## BRIEF 1
In the SAIGE notes below, set down everything from "1. If SAIGE" down to "the previous file.".
## BRIEF 2
Summarize the SAIGE notes below in two sentences.
## BRIEF 3
According to the SAIGE notes below, from which file does the program read the model when –outputPrefix=prefix is used?
[[ EXERCISE PASSAGE open ]]
1. If SAIGE has been previously used for single-variants association tests. The null model fitting results from Step 1 can be reused for region/set-based tests
  • First, estimate the categorical variance ratios with full and sparse GRMs
    • Use –sparseGRMFile and –sparseGRMSampleIDFile for the sparse GRM and –useSparseGRMforVarRatio=TRUE
    • Use –isCateVarianceRatio=TRUE to esrimate categotical variance ratios
    • Use –skipModelFitting=FASLE to avoid re-fitting the null model. With –outputPrefix=prefix, the prgoram will read in the model from prefix.rda. Using –outputPrefix_varRatio to specify a seperate file prefix for the new variance ratio results if you try to avoid overwrite the previous variance ratio file, otherwise –IsOverwriteVarianceRatioFile=TRUE can be used to overwrite the previous file.
    • Note: at least ~200 markers with 10<= MAC < 20 need to be added in the plink file specified with –plinkFile, which will be used for estimating variance ratio for lower MAF categories.
[[ EXERCISE PASSAGE closed ]]
[[ SOURCE DATA open ]]
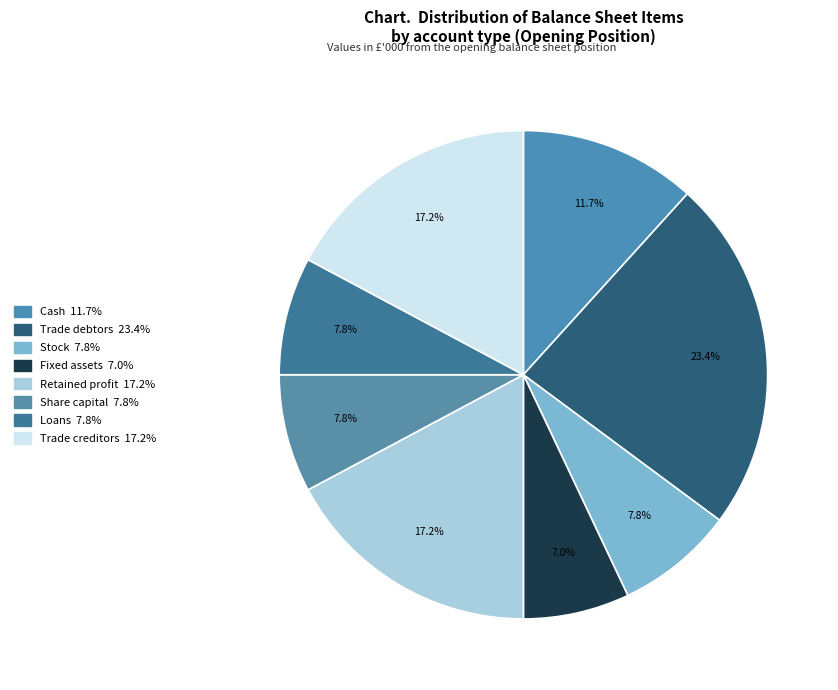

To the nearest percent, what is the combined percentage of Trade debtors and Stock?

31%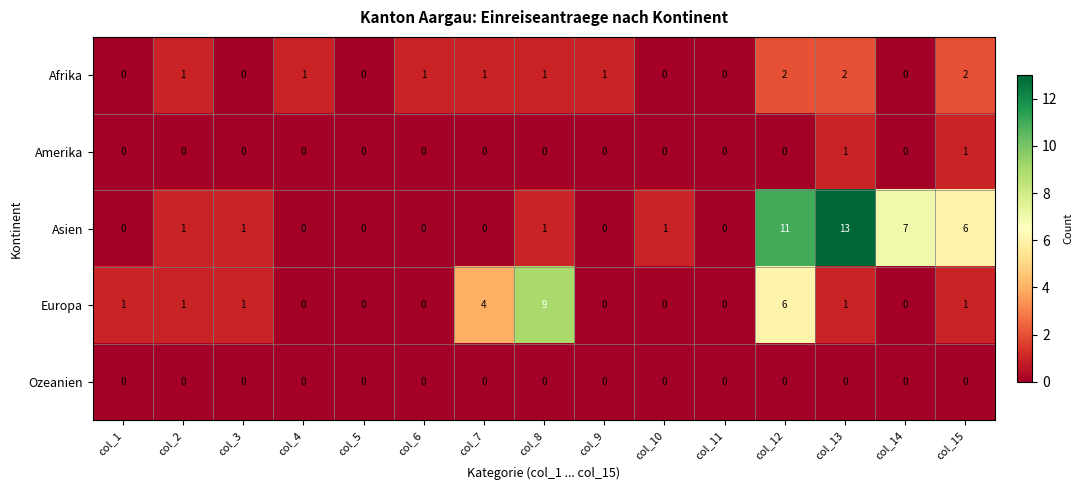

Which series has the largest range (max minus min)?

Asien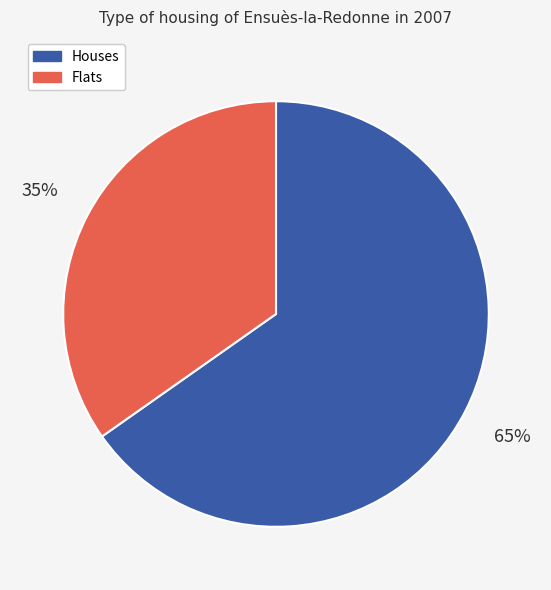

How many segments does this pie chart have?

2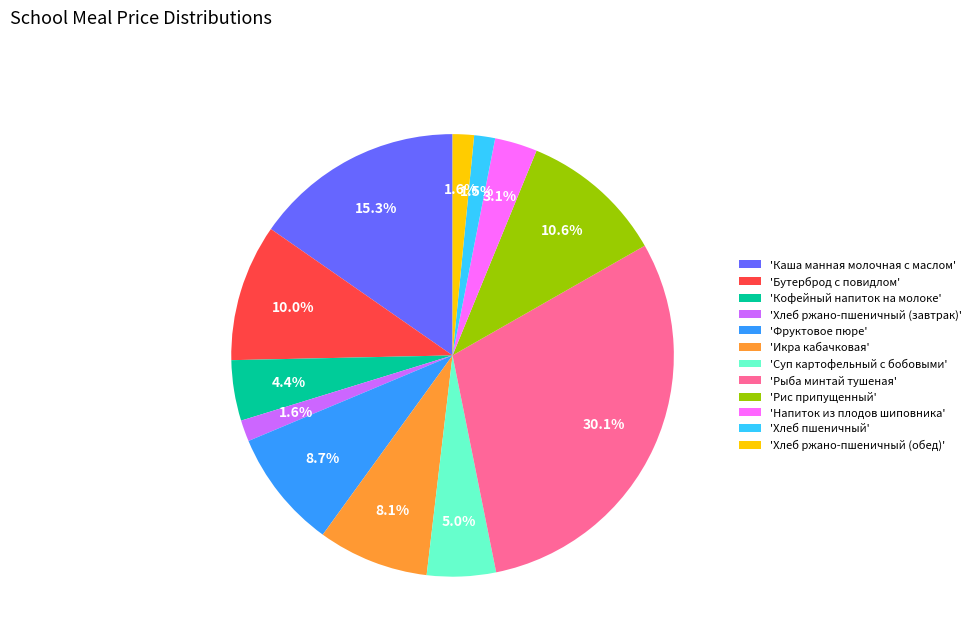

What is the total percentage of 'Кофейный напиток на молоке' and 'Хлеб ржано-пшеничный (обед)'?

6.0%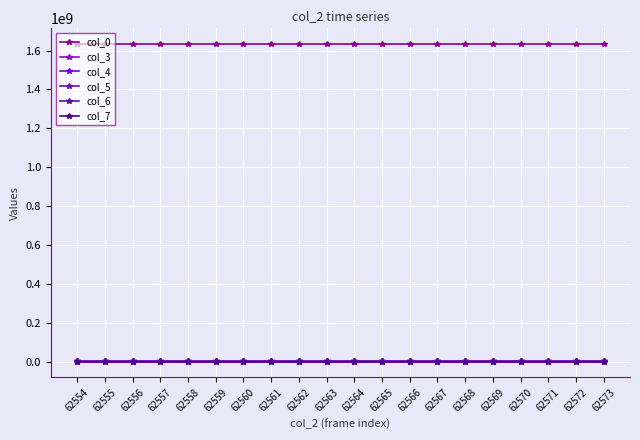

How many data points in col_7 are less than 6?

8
[[ SOURCE DATA closed ]]
## ANSWER SPACE 1
1. If SAIGE has been previously used for single-variants association tests. The null model fitting results from Step 1 can be reused for region/set-based tests
  • First, estimate the categorical variance ratios with full and sparse GRMs
    • Use –sparseGRMFile and –sparseGRMSampleIDFile for the sparse GRM and –useSparseGRMforVarRatio=TRUE
    • Use –isCateVarianceRatio=TRUE to esrimate categotical variance ratios
    • Use –skipModelFitting=FASLE to avoid re-fitting the null model. With –outputPrefix=prefix, the prgoram will read in the model from prefix.rda. Using –outputPrefix_varRatio to specify a seperate file prefix for the new variance ratio results if you try to avoid overwrite the previous variance ratio file, otherwise –IsOverwriteVarianceRatioFile=TRUE can be used to overwrite the previous file.

## ANSWER SPACE 2
If SAIGE has already been used for single-variant association tests, the null model fitting results from Step 1 can be reused for region/set-based tests. The first step is to estimate categorical variance ratios with full and sparse GRMs, and at least about 200 markers with 10 <= MAC < 20 must be added to the plink file so that variance ratios can be estimated for lower MAF categories.

## ANSWER SPACE 3
prefix.rda